Part of Freeland’s comfort at Coors can be attributed to the fact that the ace was born and raised in Denver, allowing him to be acclimated essentially since birth to the effects of the altitude. As a result, Kyle Freeland experiences a Freaky Friday-like home/road phenomenon in which the altitude and conditions of Coors is his “comfort zone” while pitching elsewhere is what pitching at Coors is like for the the rest of the league. Nevertheless, whatever adjustments betting markets made following the 2017 season to better capture Freeland’s comfort at home was never going to be enough to capture his development as a pitcher heading into and during the 2018 season.
The biggest change for Kyle Freeland in 2018 was his pitch selection. A large reason for this shift is directly tied to the development of sabermetrics and its ability over the years to identify which pitches work better and worse at Coors due to the conditions. In summary for the unaware, curveballs and sinkers have a measurably sharp drop-off in performance whereas sliders and cutters are proposed as better alternatives. As you can see in the above, Freeland opted to cut his sinker usage by over half in 2018 and reallocated that volume to the rest of his more Coors-friendly arsenal. The change was certainly deliberate as Freeland himself noted, “Last year we discovered after the first half that guys were looking for sinkers down and away, because they knew I would be throwing them, and I started getting hurt throwing those pitches”. Freeland also worked on his command to punch his fastballs up and in and especially against right-handed batters, as you can see in the below with 2017 on the left and 2018 on the right and with both charts being from the catcher’s perspective.
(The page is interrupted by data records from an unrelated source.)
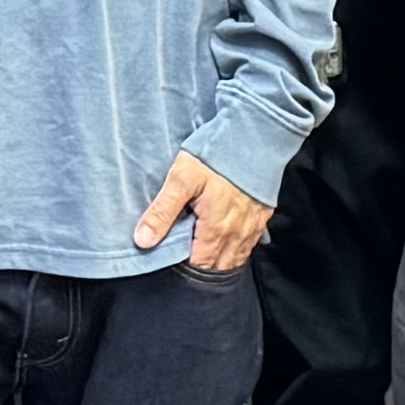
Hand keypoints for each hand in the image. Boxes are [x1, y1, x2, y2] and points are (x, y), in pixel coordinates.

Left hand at [131, 152, 273, 279]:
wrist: (257, 135)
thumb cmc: (218, 154)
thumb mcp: (182, 178)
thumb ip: (162, 212)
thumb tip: (143, 241)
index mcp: (215, 230)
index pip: (198, 267)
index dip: (183, 268)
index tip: (170, 261)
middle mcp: (236, 235)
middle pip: (217, 268)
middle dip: (200, 269)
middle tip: (183, 258)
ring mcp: (252, 227)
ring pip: (234, 260)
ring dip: (218, 261)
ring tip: (201, 253)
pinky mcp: (262, 217)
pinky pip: (248, 246)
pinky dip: (235, 249)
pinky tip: (223, 240)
The end goal of these shifts in Kyle Freeland’s game was to cause as much soft contact as possible. As Freeland said, “Getting in on their hands is going to induce a lot of weak contact, especially if they aren’t able to get that barrel around and then once you do that, it opens up options to where you can throw your changeup down and away, and it comes out of your hand looking like a fastball, and then the next thing they know it’s off the end of their bat for a weak ground ball or a weak fly ball”. This concerted effort to induce soft contact not only proved to be fruitful for Freeland (who finished 18th in groundball percentage), but it seemed to be an effort pushed by the Rockies pitching staff that helped Jon Gray (10th) and German Marquez (12th) achieve similar results in 2018.
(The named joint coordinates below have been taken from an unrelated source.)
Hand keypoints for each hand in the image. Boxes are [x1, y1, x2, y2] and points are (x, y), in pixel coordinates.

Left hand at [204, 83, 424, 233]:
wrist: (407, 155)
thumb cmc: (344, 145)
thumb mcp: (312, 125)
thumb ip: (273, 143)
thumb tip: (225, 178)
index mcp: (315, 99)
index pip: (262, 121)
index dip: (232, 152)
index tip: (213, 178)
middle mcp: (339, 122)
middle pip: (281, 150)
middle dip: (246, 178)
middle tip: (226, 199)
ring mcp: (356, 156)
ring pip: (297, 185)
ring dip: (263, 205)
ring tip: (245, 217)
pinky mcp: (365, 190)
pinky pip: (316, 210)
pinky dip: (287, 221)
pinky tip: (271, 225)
But what should we expect from Kyle Freeland in 2019? The vast majority of projections I’ve seen (PECOTA, FanGraphs, etc.) seem to suggest that Kyle Freeland’s 2019 season will be more similar to his 2017 season than his 2018 season. Considering that generating weak contact does not seem to be a pitcher skill that typically translates year over year, I can see why those projections are positioning Kyle Freeland as a major regression candidate. And given the historical performance of some of those projection systems, Freeland probably is very likely to show significant regression in 2019.
But I don’t really care, because Kyle Freeland fascinates me endlessly and I’ll root for him (and those unders) until we both fail.